Write out the lines in the items below, from the line with "common name: Blue-gray gnatcatcher" up to and including the line with "scientific name: Trichaptum biforme", and nothing else.
**** DATA SUPPLIED
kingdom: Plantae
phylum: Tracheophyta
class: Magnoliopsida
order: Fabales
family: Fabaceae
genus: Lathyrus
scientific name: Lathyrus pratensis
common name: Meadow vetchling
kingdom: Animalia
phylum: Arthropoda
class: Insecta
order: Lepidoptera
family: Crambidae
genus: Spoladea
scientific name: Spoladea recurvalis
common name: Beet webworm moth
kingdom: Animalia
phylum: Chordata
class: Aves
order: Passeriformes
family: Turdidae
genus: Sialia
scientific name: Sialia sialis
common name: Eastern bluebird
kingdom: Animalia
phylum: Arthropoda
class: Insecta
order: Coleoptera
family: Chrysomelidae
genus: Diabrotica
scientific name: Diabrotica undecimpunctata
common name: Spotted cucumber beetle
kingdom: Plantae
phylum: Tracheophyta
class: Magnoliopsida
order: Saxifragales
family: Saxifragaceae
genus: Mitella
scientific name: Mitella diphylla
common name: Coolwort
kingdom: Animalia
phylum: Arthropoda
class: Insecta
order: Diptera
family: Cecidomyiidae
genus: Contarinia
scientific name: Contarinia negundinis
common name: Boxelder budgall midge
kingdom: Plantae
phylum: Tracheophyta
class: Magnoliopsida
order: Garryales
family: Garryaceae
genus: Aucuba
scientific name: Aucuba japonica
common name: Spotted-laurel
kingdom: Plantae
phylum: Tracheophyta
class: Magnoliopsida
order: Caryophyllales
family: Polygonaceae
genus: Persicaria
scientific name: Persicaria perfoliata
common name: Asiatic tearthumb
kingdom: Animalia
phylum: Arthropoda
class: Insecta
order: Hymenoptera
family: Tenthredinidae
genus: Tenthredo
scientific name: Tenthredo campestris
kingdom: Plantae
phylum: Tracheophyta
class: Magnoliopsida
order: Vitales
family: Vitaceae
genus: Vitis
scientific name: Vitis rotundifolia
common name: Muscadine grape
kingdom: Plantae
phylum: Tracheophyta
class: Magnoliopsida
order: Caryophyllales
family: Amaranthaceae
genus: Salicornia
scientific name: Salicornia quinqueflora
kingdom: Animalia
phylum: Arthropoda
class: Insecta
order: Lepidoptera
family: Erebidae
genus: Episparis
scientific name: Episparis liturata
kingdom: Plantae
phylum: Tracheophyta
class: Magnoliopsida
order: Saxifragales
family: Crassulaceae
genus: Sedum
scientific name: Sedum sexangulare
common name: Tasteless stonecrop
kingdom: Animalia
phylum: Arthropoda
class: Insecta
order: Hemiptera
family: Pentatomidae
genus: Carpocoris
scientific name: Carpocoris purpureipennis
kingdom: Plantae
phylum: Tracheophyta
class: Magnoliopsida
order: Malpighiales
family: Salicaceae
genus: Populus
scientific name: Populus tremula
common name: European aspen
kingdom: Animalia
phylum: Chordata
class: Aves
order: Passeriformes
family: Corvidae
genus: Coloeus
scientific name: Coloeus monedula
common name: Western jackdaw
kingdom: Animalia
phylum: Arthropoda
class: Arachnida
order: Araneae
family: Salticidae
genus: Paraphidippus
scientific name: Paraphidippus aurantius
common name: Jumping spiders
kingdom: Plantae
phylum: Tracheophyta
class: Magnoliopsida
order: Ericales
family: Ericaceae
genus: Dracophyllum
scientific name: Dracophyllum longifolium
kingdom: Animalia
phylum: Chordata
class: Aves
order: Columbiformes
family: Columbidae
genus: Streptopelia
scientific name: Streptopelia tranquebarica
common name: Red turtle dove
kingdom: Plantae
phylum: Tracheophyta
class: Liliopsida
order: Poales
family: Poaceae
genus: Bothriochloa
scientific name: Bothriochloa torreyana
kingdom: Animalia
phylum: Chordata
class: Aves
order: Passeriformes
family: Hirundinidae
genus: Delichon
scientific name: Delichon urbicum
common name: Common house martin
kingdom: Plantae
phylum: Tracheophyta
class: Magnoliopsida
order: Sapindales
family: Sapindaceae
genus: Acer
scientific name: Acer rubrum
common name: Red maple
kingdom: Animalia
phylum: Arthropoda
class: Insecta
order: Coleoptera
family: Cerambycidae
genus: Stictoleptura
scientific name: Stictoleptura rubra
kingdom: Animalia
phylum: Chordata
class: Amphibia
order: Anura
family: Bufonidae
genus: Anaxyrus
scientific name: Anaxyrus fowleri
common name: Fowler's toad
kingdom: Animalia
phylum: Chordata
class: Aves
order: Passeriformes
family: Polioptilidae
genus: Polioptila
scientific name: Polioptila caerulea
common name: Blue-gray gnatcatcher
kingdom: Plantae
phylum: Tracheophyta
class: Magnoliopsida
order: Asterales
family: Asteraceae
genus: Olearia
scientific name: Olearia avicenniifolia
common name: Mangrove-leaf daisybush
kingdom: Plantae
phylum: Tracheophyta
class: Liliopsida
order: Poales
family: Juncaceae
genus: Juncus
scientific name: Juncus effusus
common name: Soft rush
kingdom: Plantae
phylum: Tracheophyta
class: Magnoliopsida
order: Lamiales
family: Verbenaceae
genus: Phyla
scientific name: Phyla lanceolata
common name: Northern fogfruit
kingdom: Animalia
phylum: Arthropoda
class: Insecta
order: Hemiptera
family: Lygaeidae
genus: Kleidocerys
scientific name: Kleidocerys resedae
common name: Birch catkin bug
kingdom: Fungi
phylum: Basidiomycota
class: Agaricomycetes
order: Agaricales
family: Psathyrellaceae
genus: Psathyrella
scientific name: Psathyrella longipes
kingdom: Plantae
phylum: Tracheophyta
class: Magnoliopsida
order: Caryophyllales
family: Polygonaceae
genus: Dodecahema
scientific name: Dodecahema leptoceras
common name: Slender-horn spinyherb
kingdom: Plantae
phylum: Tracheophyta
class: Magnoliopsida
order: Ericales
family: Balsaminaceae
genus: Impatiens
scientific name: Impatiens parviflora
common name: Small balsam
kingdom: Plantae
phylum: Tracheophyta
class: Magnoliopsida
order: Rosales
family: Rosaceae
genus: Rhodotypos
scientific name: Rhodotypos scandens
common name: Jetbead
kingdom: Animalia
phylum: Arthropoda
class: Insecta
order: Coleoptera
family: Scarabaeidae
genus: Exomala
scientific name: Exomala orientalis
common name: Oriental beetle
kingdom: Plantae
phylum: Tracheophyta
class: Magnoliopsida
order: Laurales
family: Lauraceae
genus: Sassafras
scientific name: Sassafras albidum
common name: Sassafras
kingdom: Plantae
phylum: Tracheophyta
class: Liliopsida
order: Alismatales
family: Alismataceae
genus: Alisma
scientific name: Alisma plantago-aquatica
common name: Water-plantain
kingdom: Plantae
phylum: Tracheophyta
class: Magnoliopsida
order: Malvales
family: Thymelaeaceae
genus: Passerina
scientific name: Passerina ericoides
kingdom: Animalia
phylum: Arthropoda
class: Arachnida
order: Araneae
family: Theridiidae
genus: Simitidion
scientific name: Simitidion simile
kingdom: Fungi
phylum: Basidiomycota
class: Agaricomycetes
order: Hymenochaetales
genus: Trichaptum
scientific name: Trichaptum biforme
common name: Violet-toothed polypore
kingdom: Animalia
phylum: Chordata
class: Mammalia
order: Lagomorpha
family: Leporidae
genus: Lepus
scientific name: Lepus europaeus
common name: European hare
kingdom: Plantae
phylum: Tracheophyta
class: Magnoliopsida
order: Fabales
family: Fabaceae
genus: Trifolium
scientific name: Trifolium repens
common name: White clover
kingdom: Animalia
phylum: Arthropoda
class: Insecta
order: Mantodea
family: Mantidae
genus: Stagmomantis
********
**RESPONSE BELOW:**
common name: Blue-gray gnatcatcher
kingdom: Plantae
phylum: Tracheophyta
class: Magnoliopsida
order: Asterales
family: Asteraceae
genus: Olearia
scientific name: Olearia avicenniifolia
common name: Mangrove-leaf daisybush
kingdom: Plantae
phylum: Tracheophyta
class: Liliopsida
order: Poales
family: Juncaceae
genus: Juncus
scientific name: Juncus effusus
common name: Soft rush
kingdom: Plantae
phylum: Tracheophyta
class: Magnoliopsida
order: Lamiales
family: Verbenaceae
genus: Phyla
scientific name: Phyla lanceolata
common name: Northern fogfruit
kingdom: Animalia
phylum: Arthropoda
class: Insecta
order: Hemiptera
family: Lygaeidae
genus: Kleidocerys
scientific name: Kleidocerys resedae
common name: Birch catkin bug
kingdom: Fungi
phylum: Basidiomycota
class: Agaricomycetes
order: Agaricales
family: Psathyrellaceae
genus: Psathyrella
scientific name: Psathyrella longipes
kingdom: Plantae
phylum: Tracheophyta
class: Magnoliopsida
order: Caryophyllales
family: Polygonaceae
genus: Dodecahema
scientific name: Dodecahema leptoceras
common name: Slender-horn spinyherb
kingdom: Plantae
phylum: Tracheophyta
class: Magnoliopsida
order: Ericales
family: Balsaminaceae
genus: Impatiens
scientific name: Impatiens parviflora
common name: Small balsam
kingdom: Plantae
phylum: Tracheophyta
class: Magnoliopsida
order: Rosales
family: Rosaceae
genus: Rhodotypos
scientific name: Rhodotypos scandens
common name: Jetbead
kingdom: Animalia
phylum: Arthropoda
class: Insecta
order: Coleoptera
family: Scarabaeidae
genus: Exomala
scientific name: Exomala orientalis
common name: Oriental beetle
kingdom: Plantae
phylum: Tracheophyta
class: Magnoliopsida
order: Laurales
family: Lauraceae
genus: Sassafras
scientific name: Sassafras albidum
common name: Sassafras
kingdom: Plantae
phylum: Tracheophyta
class: Liliopsida
order: Alismatales
family: Alismataceae
genus: Alisma
scientific name: Alisma plantago-aquatica
common name: Water-plantain
kingdom: Plantae
phylum: Tracheophyta
class: Magnoliopsida
order: Malvales
family: Thymelaeaceae
genus: Passerina
scientific name: Passerina ericoides
kingdom: Animalia
phylum: Arthropoda
class: Arachnida
order: Araneae
family: Theridiidae
genus: Simitidion
scientific name: Simitidion simile
kingdom: Fungi
phylum: Basidiomycota
class: Agaricomycetes
order: Hymenochaetales
genus: Trichaptum
scientific name: Trichaptum biforme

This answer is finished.